奥平信昌は天正三年(1575)長篠の戦で武田勝頼の二万の大軍にかこまれながら、五百の兵で城を守り抜いた。さらに天正一二年(1584)小牧山の戦や同一八年(1590)の小田原征伐でも戦功をあげ、同年八月には上野国甘楽郡小幡で三万石を家康から与えらえた。慶長五年(1600)関ヶ原の戦にも参戦した。

信昌は三河以来の譜代大名であるが、長篠の戦で功をあげたことにより、家康の嫡女亀姫を妻とし家康の信頼も厚かった。

家康は関ヶ原戦の凱旋の際、中山道を下向しながら関西に備えるための要害の地を探した。中山道の要路にあり、東海道にも通じている加納に、慶長六年三月信昌を加納城主に封じた。信昌は美濃国内で十万石を与えられ、妻亀姫には別に上加納村と近之島村のうち二千石があたえられた。大野郡の更地村・西上秋村など十五ヵ村が所領となり、高科村・岐礼村・長瀬村が加納藩領となった。

信昌は民政に力を注ぎ、城下町を整備するとともに治水に尽力した。北は大野・本巣郡の山地から南は羽栗・中島などの水場地帯にいたる領地の経営に苦心を払った。

信昌の三男、忠政が十六歳の時、徳川秀忠の前で元服し、忠の字を賜って忠政と名乗った。

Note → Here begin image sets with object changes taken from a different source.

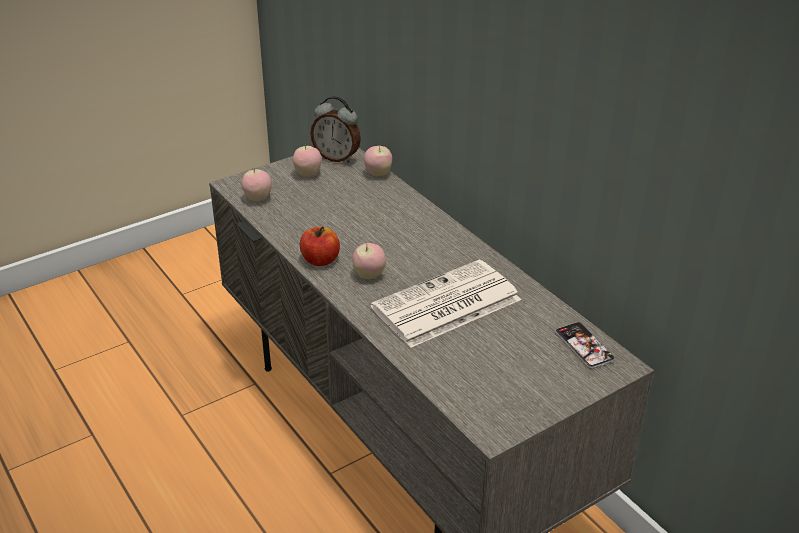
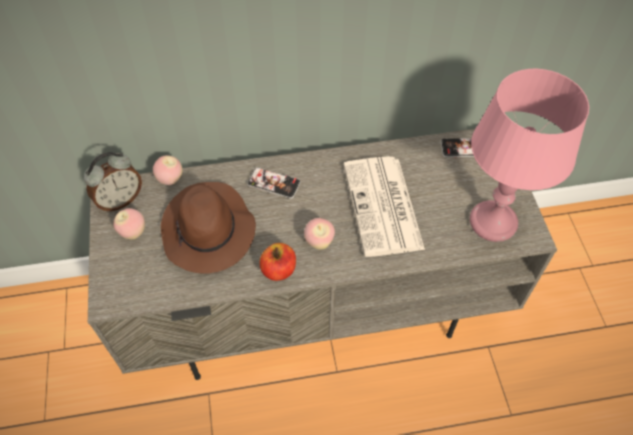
camera: 65 degrees left, 20 degrees up
(258, 198) = (148, 287): apple -> none
(335, 210) = (209, 232): none -> brown hat
(419, 229) = (273, 183): none -> phone
(488, 393) = (493, 223): none -> pink table lamp

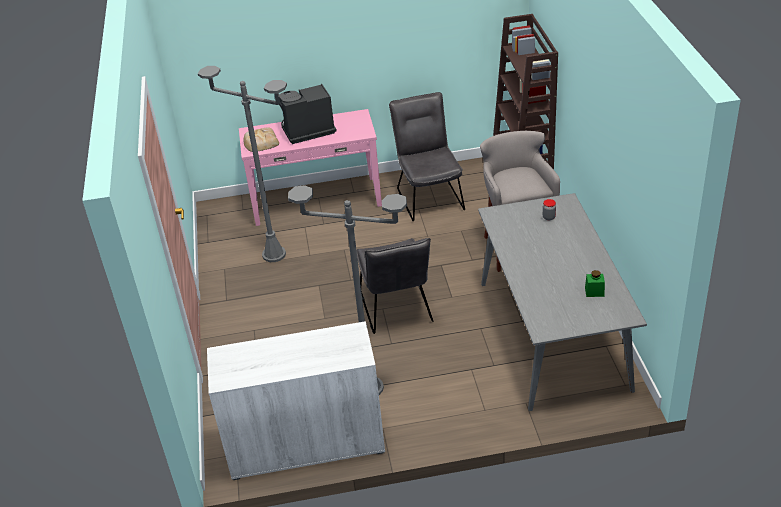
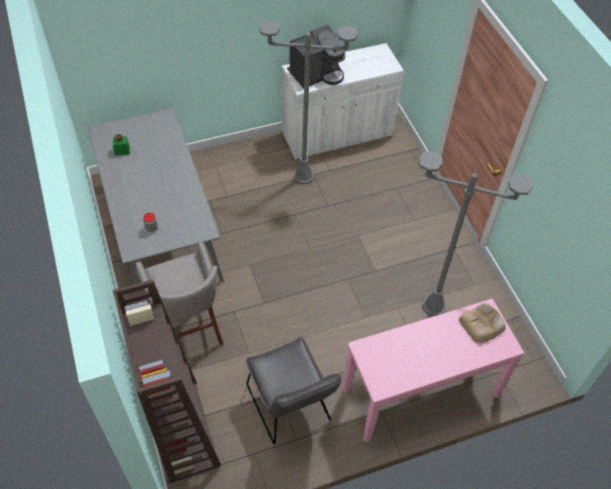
camera: 165 degrees right, 15 degrees up
(307, 131) = (435, 349): coffee machine -> coffee machine (317, 74)
(397, 310) = (296, 246): grey chair -> none

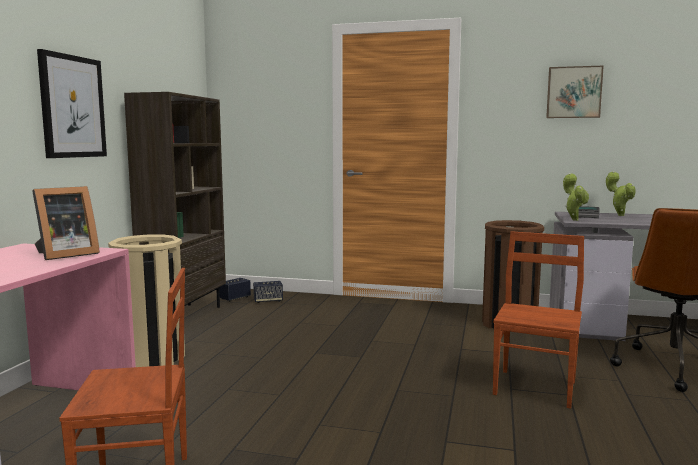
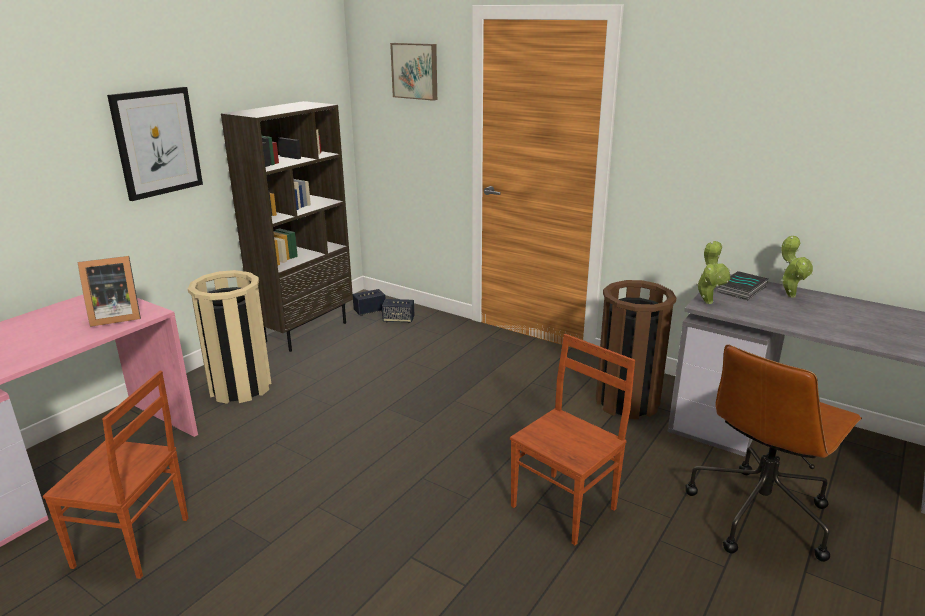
camera: 20 degrees right, 15 degrees up
(573, 92) = (760, 120): picture -> picture (415, 71)

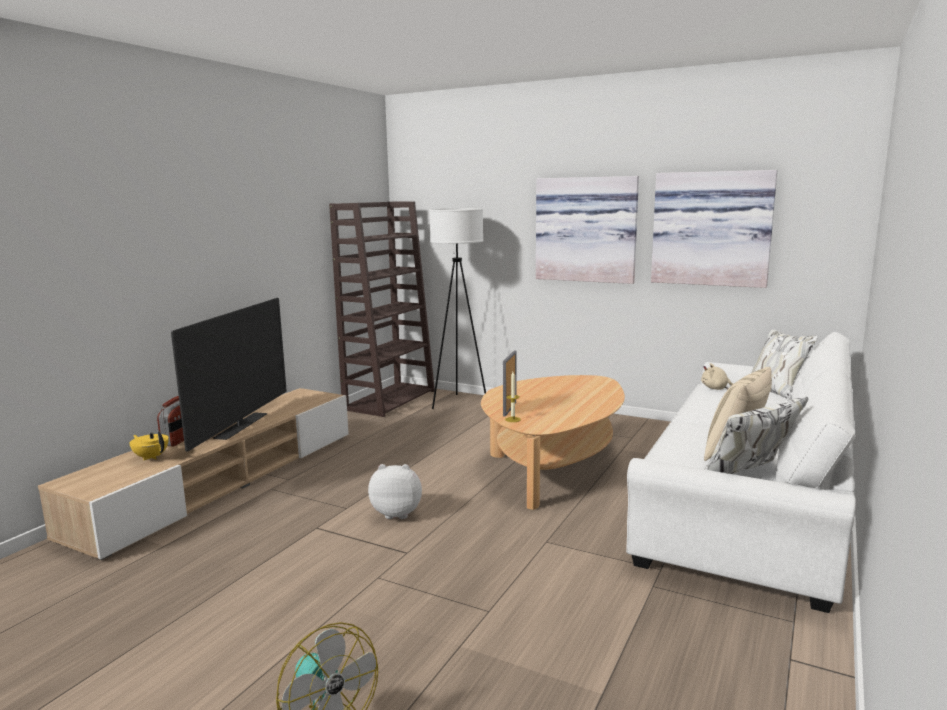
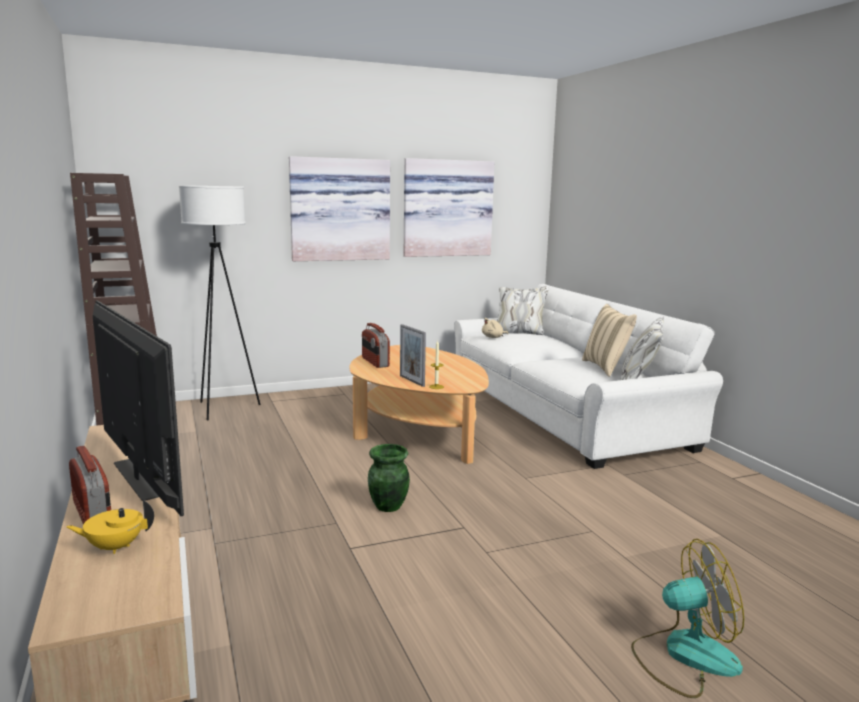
camera: 50 degrees left, 0 degrees up
(397, 513) = (388, 506): plush toy -> green vase
(529, 386) = (375, 362): none -> radio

慶長六年父と共に加納藩へ入り、同七年加納藩主となって六万石を領した。同一四年には摂津守に任ぜられ、四万石を加増されて十万石を領した。しかし忠政は病弱で、慶長一九年(1614)七月二日、父信昌に先立って没した。法名国院雄立宗英で母亀姫が建立した加納の広国院に葬られた。

忠政の長男、松平仙松は慶長一九年(1612)七歳で遺領を継いだが、翌元和元年に祖父信昌も没し、祖母亀姫が仙松を助けた。元和七年(1621)正月仙松は将軍秀忠に拝謁し、将軍の一字を与えられ忠隆と称し、従五位飛騨守に任ぜられた。しかし、寛永九年(1632)正月忠隆は二五歳で病死し、嗣子が無かったため、領地は没収され家は断絶した。